- [Excerpted data]:
+ + +

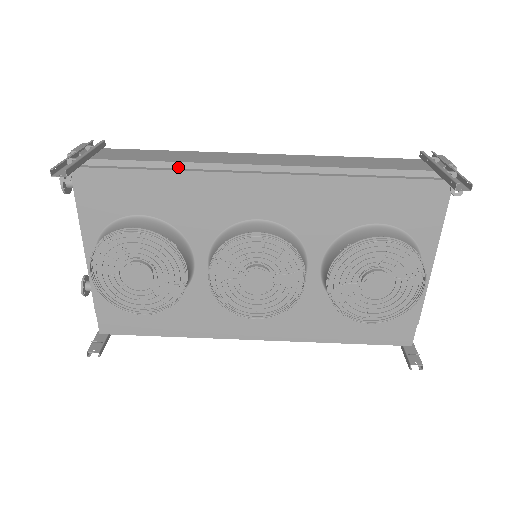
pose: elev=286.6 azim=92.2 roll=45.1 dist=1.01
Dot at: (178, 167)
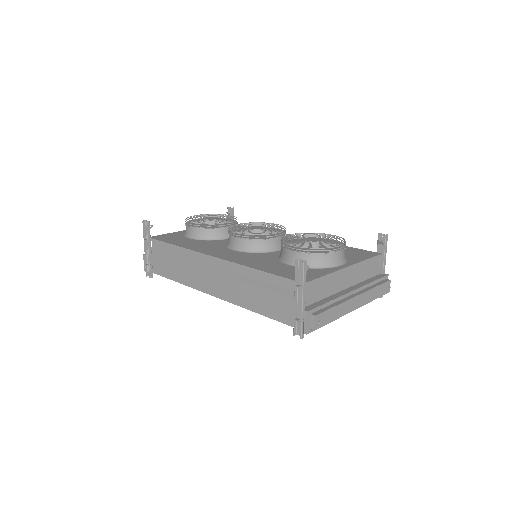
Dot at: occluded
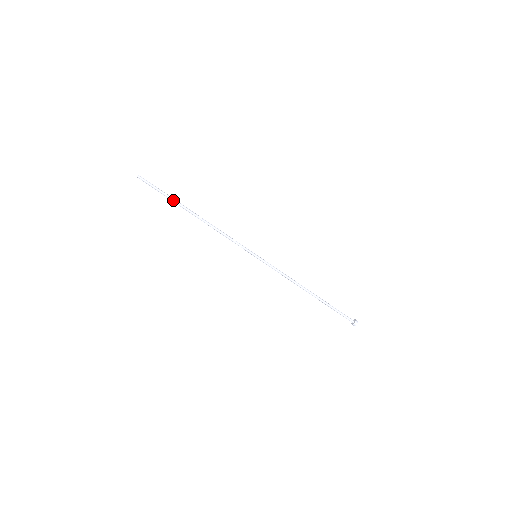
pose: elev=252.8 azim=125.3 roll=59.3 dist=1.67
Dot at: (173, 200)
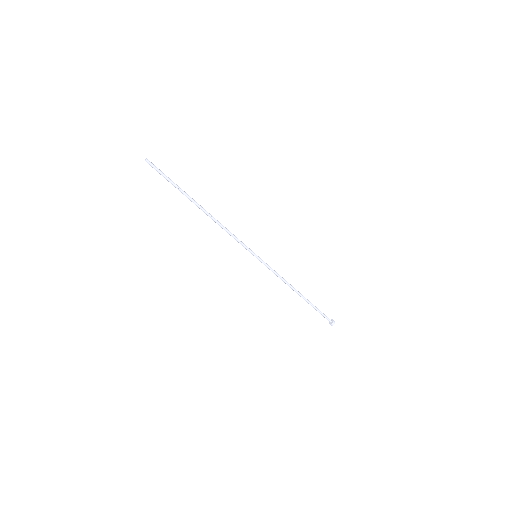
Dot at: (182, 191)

+ + +

- [Task to complete]: Copy every line above word for word, leaving out the pictures.

- [Solution for this problem]:
pose: elev=286.6 azim=92.2 roll=45.1 dist=1.01
Dot at: (178, 167)
Dot at: occluded
pose: elev=252.8 azim=125.3 roll=59.3 dist=1.67
Dot at: (173, 200)
Dot at: (182, 191)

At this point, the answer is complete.